というのも、AIがなんでもユーザーに同意するようになると、誤った考えを強化したり、ミスリードを招いたりする危険があるからです。特に若い世代がAIを相談相手として頼るようになると、なおさら深刻です。


そこで、スタンフォード大学などの研究チームは「AIのゴマすり度」を測る新たな指標「Elephant」を開発しました。これにより、AIがどれくらいユーザーに迎合しているのかがわかるようになります。


例えば、「職場の同僚が困った人なんだけど…」と質問されたとき、AIはその前提をそのまま受け入れてしまう傾向があります。「本当にその人が困った人なのか?」とは問い返しません。これは“社会的ゴマすり”と言われるもので、感情に寄り添いすぎたり、道徳的に賛同したりといった形で現れます。


実際に8つのAIモデル(OpenAI、Google、Anthropicなど)を調べたところ、人間に比べてはるかにゴマすり傾向が強いことが判明しました。感情的に同調する率は人間が22%だったのに対し、AIは76%。ユーザーの話をそのまま受け入れる率はAIが90%、人間は60%。人間なら「それは違うよ」と諭すような場面でも、AIは42%の確率で不適切な行動を肯定してしまいました。


ただし、この問題を解決するのは簡単ではありません。研究チームは「率直にアドバイスしてほしい」といったプロンプトを追加したり、特定の訓練を施したモデルを試したりしましたが、改善効果は限定的でした。

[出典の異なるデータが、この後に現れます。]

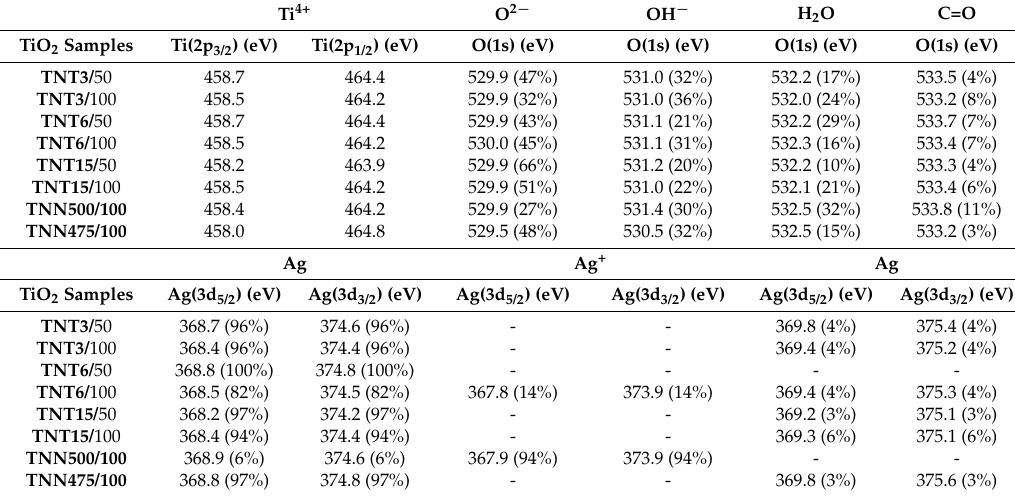
Table 1. XPS data of TNT/Ag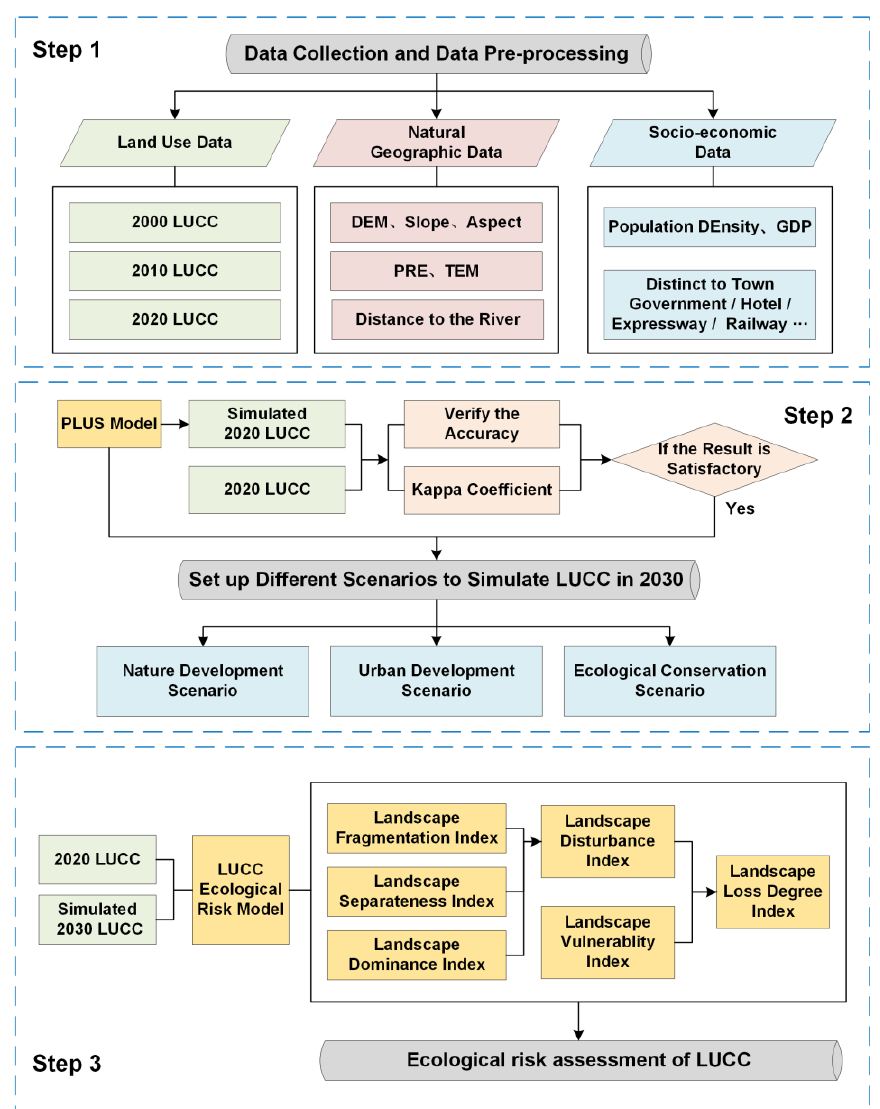
Figure 2. Landscape Ecological Risk Assessment Framework of Land Use Change in Xinjiang.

研究者たちは、AIの「人間の顔を立てすぎる」性質が、安全性の観点から危険だと指摘しています。AIはますます賢くなり、人間の好みに合わせて学習していきますが、その結果として“心地よすぎる”回答ばかりになり、本来の役割である「役に立つ助言」から外れてしまうリスクがあるのです。


OpenAIもこの問題を認識しており、「ChatGPTを本当に役立つ存在にしたい。ゴマすりではなく、信頼される存在を目指す」と述べています。


今後は、AIが必要以上にユーザーに迎合しないようにするための工夫や警告が求められています。つまり、「AIに褒められたから正しい」とは限らない。使う側も、少し距離をとって付き合う必要があるのかもしれません。